PROBLEM REQUIREMENTS |
Every line in the records below that holds "space" must be identified and copied.

RECORDS FOR PROCESSING |
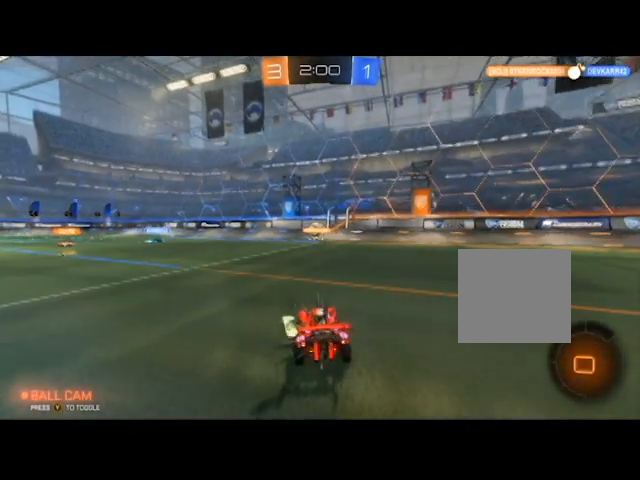
{"buttons": ["R2"], "left_stick": "left", "right_stick": "center", "events": [[67, "left_stick", "center"], [401, "left_stick", "left"]]}
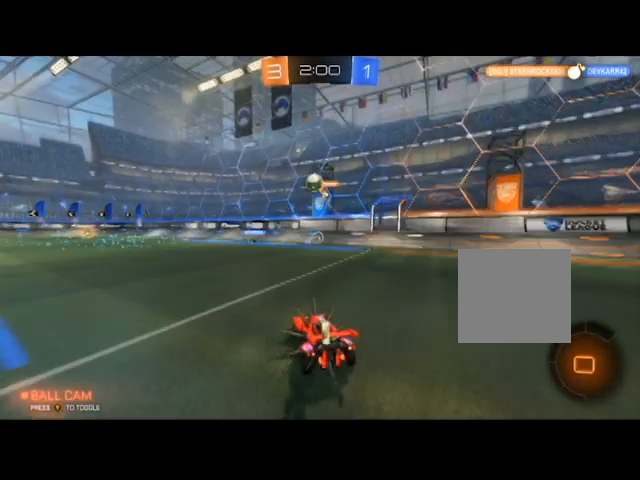
{"buttons": ["R2"], "left_stick": "left", "right_stick": "center", "events": []}
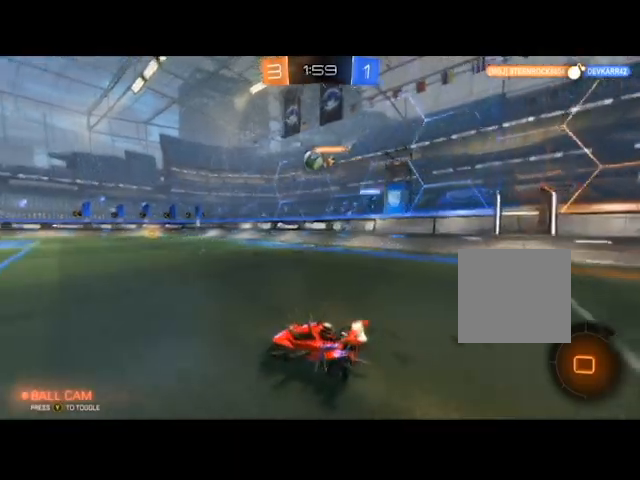
{"buttons": ["R2"], "left_stick": "right", "right_stick": "center", "events": [[301, "left_stick", "center"], [434, "left_stick", "right"]]}
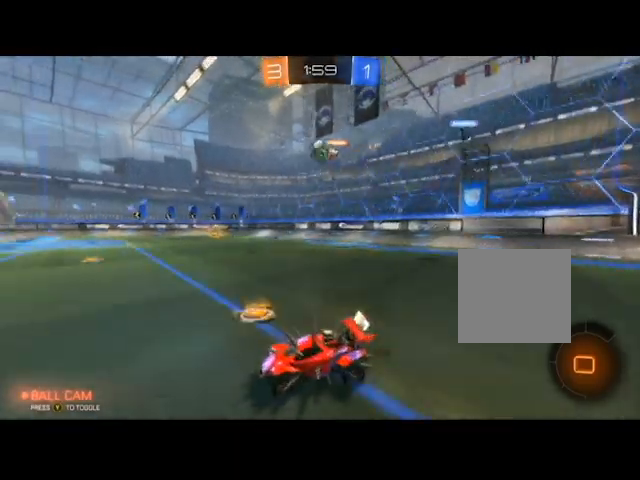
{"buttons": ["R2"], "left_stick": "left", "right_stick": "center", "events": [[334, "left_stick", "left"]]}
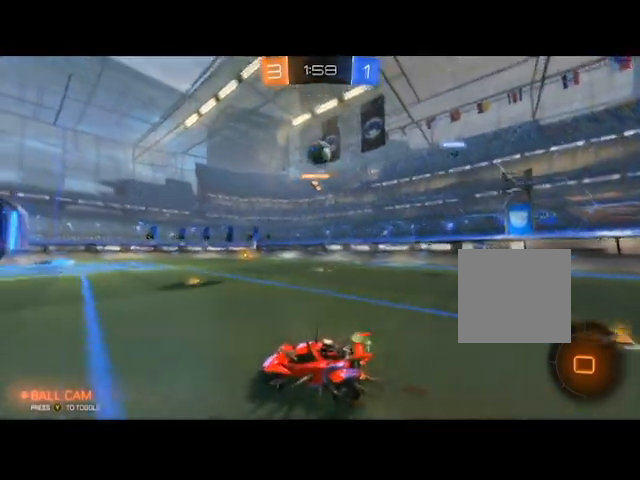
{"buttons": ["R2"], "left_stick": "right", "right_stick": "center", "events": [[34, "left_stick", "center"], [334, "left_stick", "right"]]}
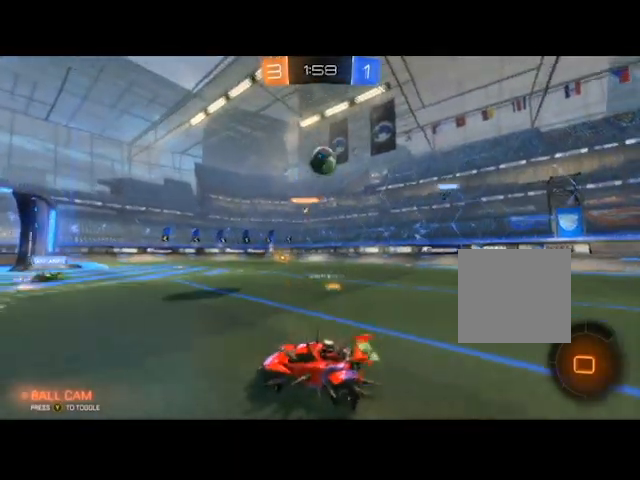
{"buttons": ["A", "R2"], "left_stick": "center", "right_stick": "center", "events": [[167, "left_stick", "up-right"], [334, "left_stick", "center"], [500, "A", "down"]]}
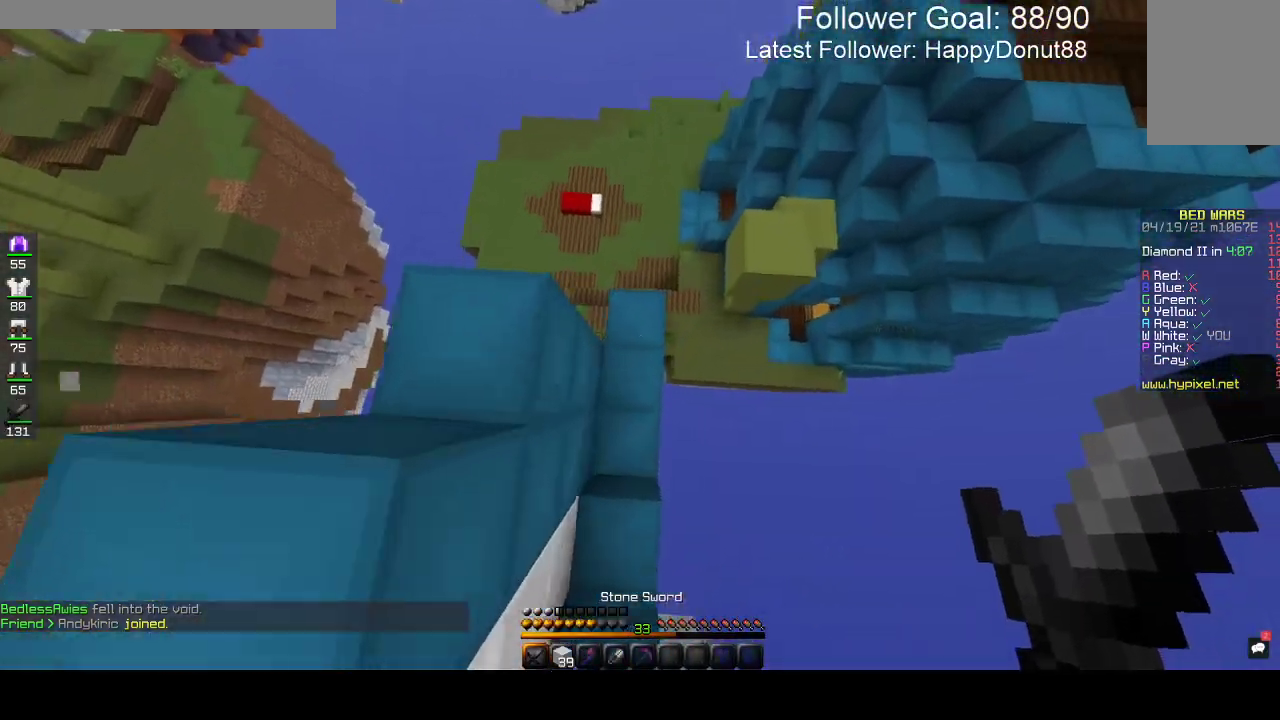
Gameplay with keyboard and mouse; each line is a JSON object with the keys and mouse buttons held at the frame after it. "events" lists presses ("down") and releases ("up") of "a", "d", "s", "space", "w", "mouse_left" and "mouse_right" between this image and that frame as [ms after this image, input, new state], when the widget could be followed in between. "mouse_left", "mouse_right" = the "left", "right" buttons of the "mouse" list. No other keys are recorded. Fast repeated clicks can show as one long hold. Mouse movement is not recorded.
{"keys": ["a"], "mouse": [], "events": [[100, "a", "up"], [400, "a", "down"]]}
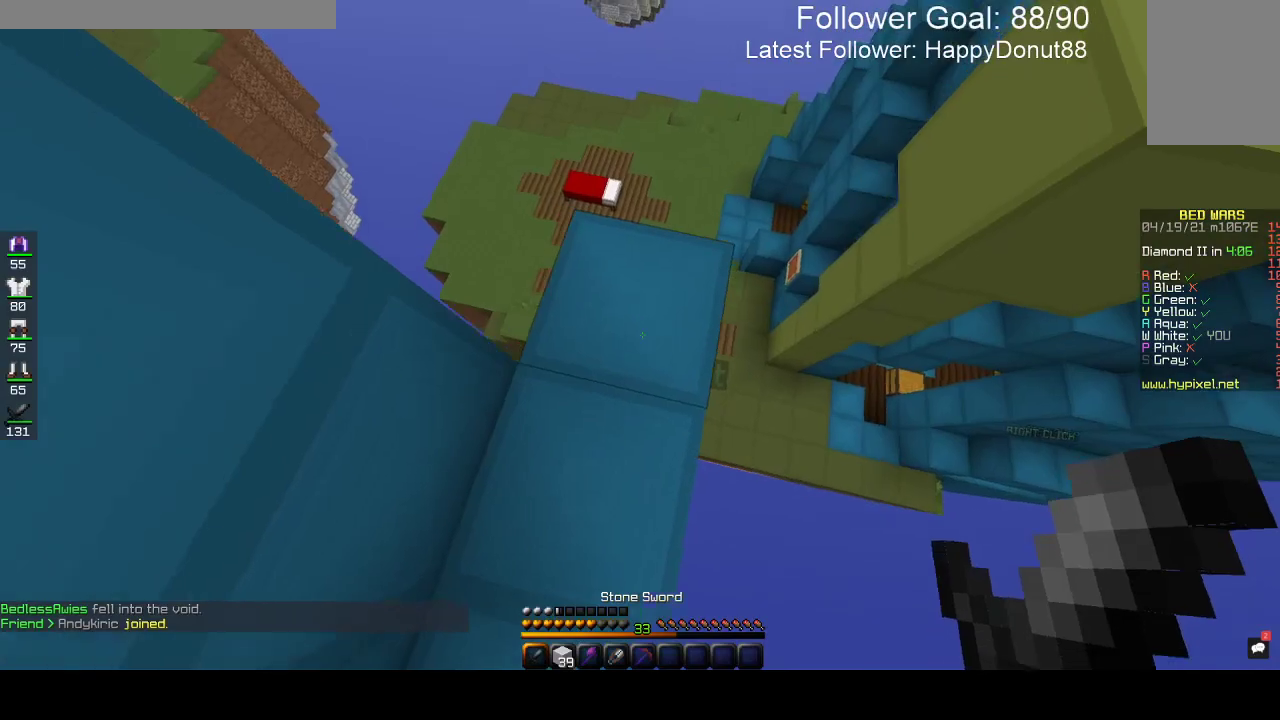
{"keys": ["w"], "mouse": [], "events": [[83, "a", "up"], [417, "w", "down"]]}
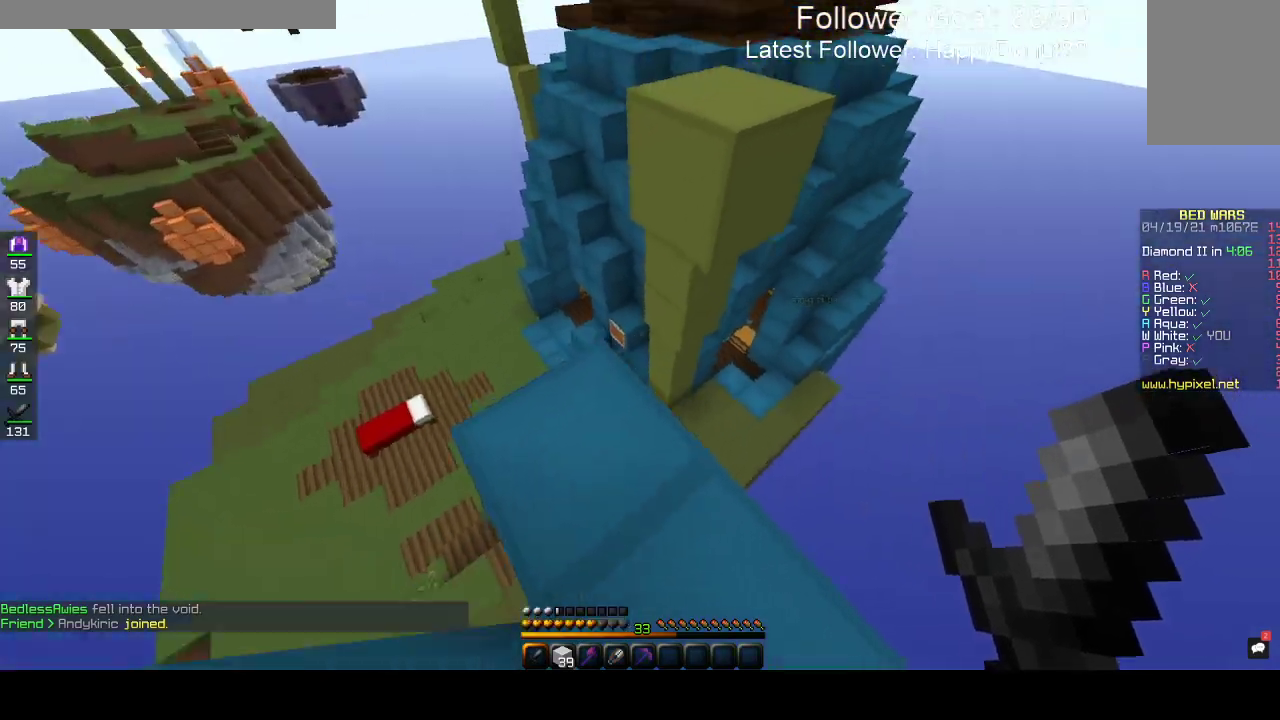
{"keys": ["w"], "mouse": [], "events": [[133, "space", "down"], [317, "space", "up"]]}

RESULT OF THE EXERCISE |
Gameplay with keyboard and mouse; each line is a JSON object with the keys and mouse buttons held at the frame after it. "events" lists presses ("down") and releases ("up") of "a", "d", "s", "space", "w", "mouse_left" and "mouse_right" between this image and that frame as [ms after this image, input, new state], when the widget could be followed in between. "mouse_left", "mouse_right" = the "left", "right" buttons of the "mouse" list. No other keys are recorded. Fast repeated clicks can show as one long hold. Mouse movement is not recorded.
{"keys": ["w"], "mouse": [], "events": [[133, "space", "down"], [317, "space", "up"]]}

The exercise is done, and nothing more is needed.